Chart interpretation exercises
━━━━━━━━━━━━━━━━━━━━

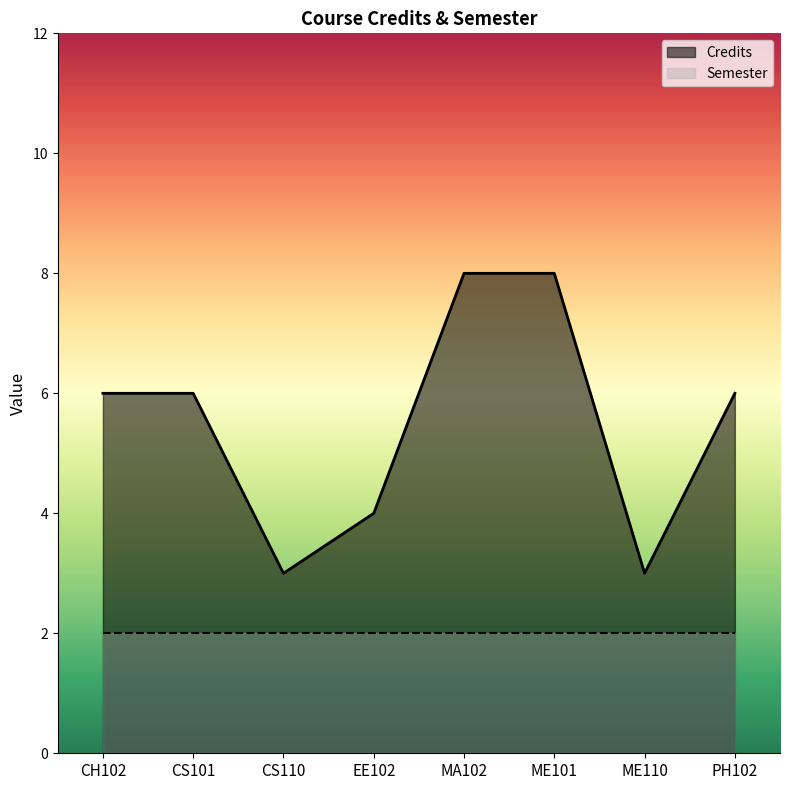

What is the smallest value displayed?

2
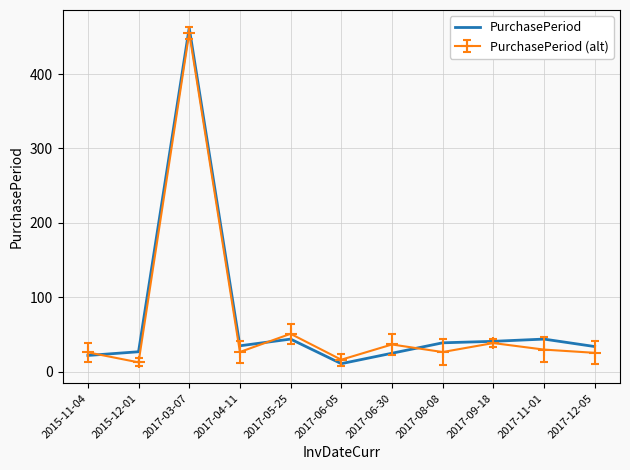

Which category has the highest value in the PurchasePeriod series?

2017-03-07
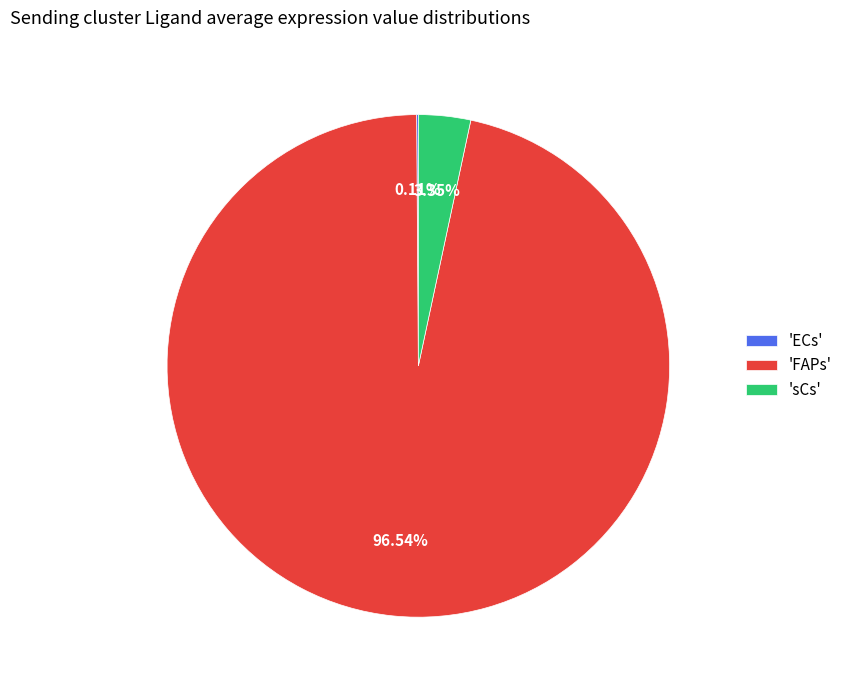

Is 'sCs' the majority of the pie?

No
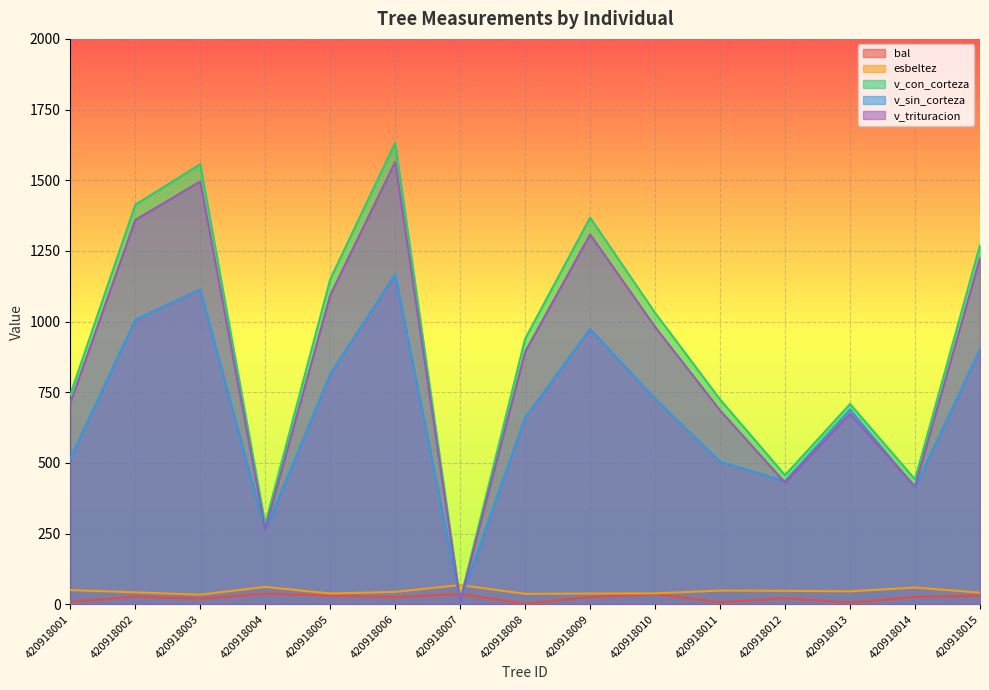

Count the number of data series in this chart.

5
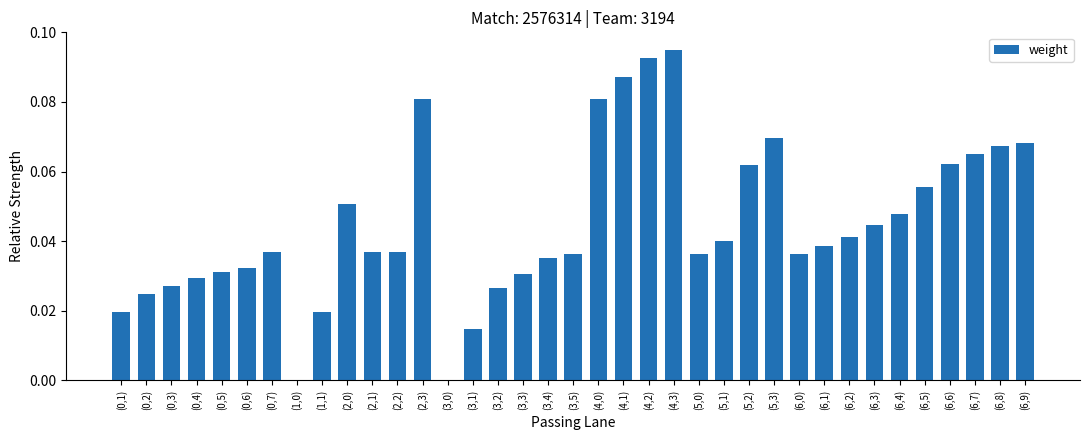

What is the change in value from (1,0) to (5,3)?

+0.1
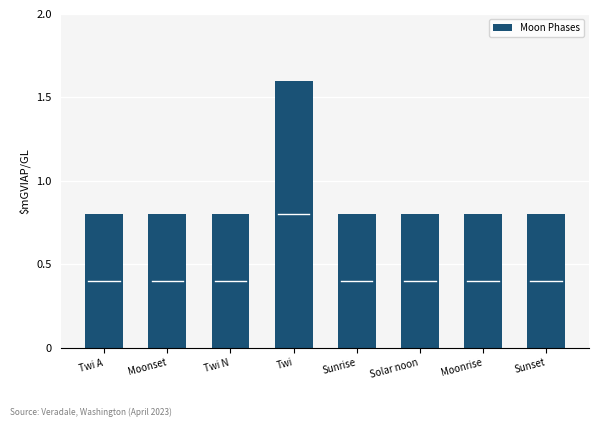

Between Twi and Sunrise, which is larger?

Twi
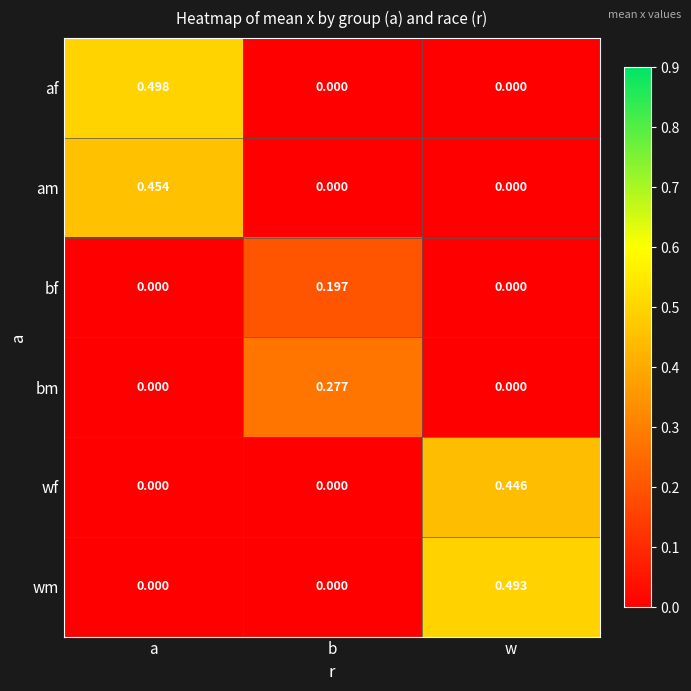

At which category is the sum across all series the highest?

a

━━━━━━━━━━━━━━━━━━━━

### Exercise:
Give only the number of lines in the entries above that contain the string "series". Case counts.

### Written solution:
3